Projects

Randomized Channel Shuffling, Minimal-Overhead Backdoor Attack Detection without Clean Datasets

Deep neural networks (DNNs) typically require massive data to train on, which is a hurdle for numerous practical domains. Facing the data shortfall, one viable option is to acquire domain-specific training data from external uncensored sources, such as open webs or third-party data collectors. However, the quality of such acquired data is often not rigorously scrutinized, and one cannot easily rule out the risk of ``poisoned’’ examples being included in such unreliable datasets, resulting in unreliable trained models which pose potential risks to many high-stake applications.

Robust Weight Signatures Gaining Robustness as Easy as Patching Weights?

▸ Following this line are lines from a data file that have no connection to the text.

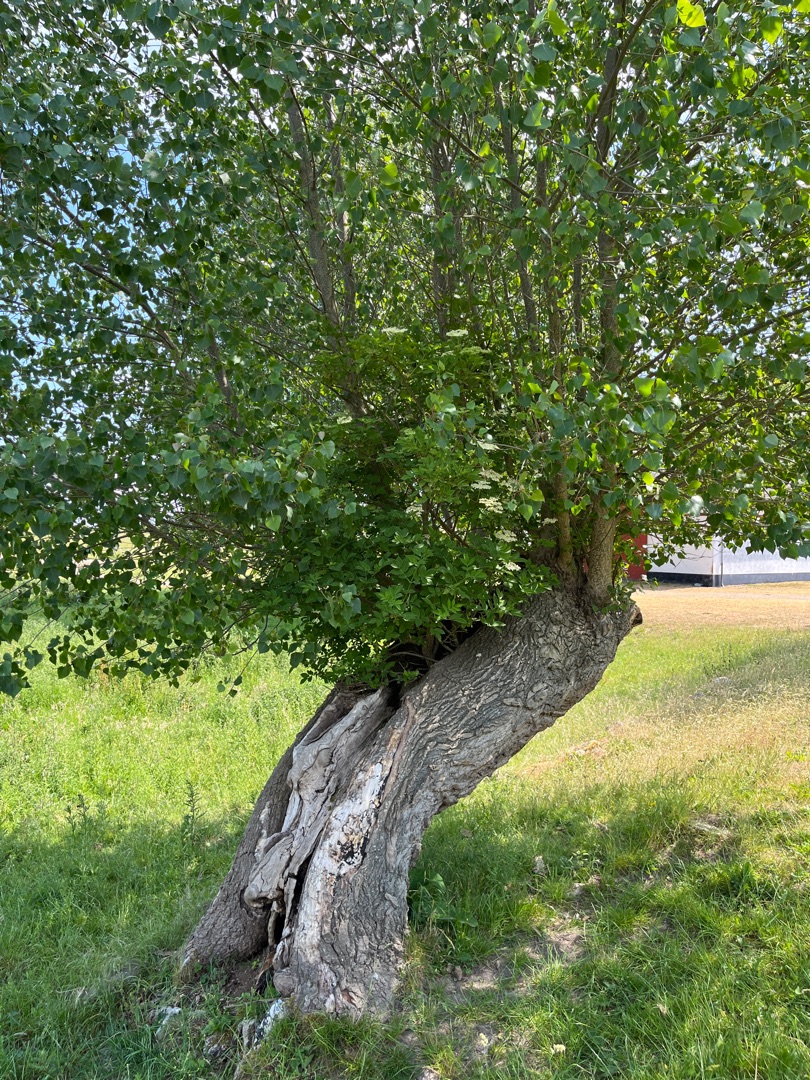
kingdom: Plantae
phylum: Tracheophyta
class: Magnoliopsida
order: Dipsacales
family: Viburnaceae
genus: Sambucus
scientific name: Sambucus nigra
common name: Almindelig hyld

Given a robust model trained to be resilient to one or multiple types of distribution shifts (e.g., natural image corruptions), how is that “robustness” encoded in the model weights, and how easily can it be disentangled and/or “zero-shot” transferred to some other models? This paper empirically suggests a surprisingly simple answer: linearly - by straightforward model weight arithmetic! We start by drawing several key observations: (1)assuming that we train the same model architecture on both a clean dataset and its corrupted version, resultant weights mostly differ in shallow layers; (2)the weight difference after projection, which we call “Robust Weight Signature” (RWS), appears to be discriminative and indicative of different corruption types; (3)for the same corruption type, the RWSs obtained by one model architecture are highly consistent and transferable across different datasets.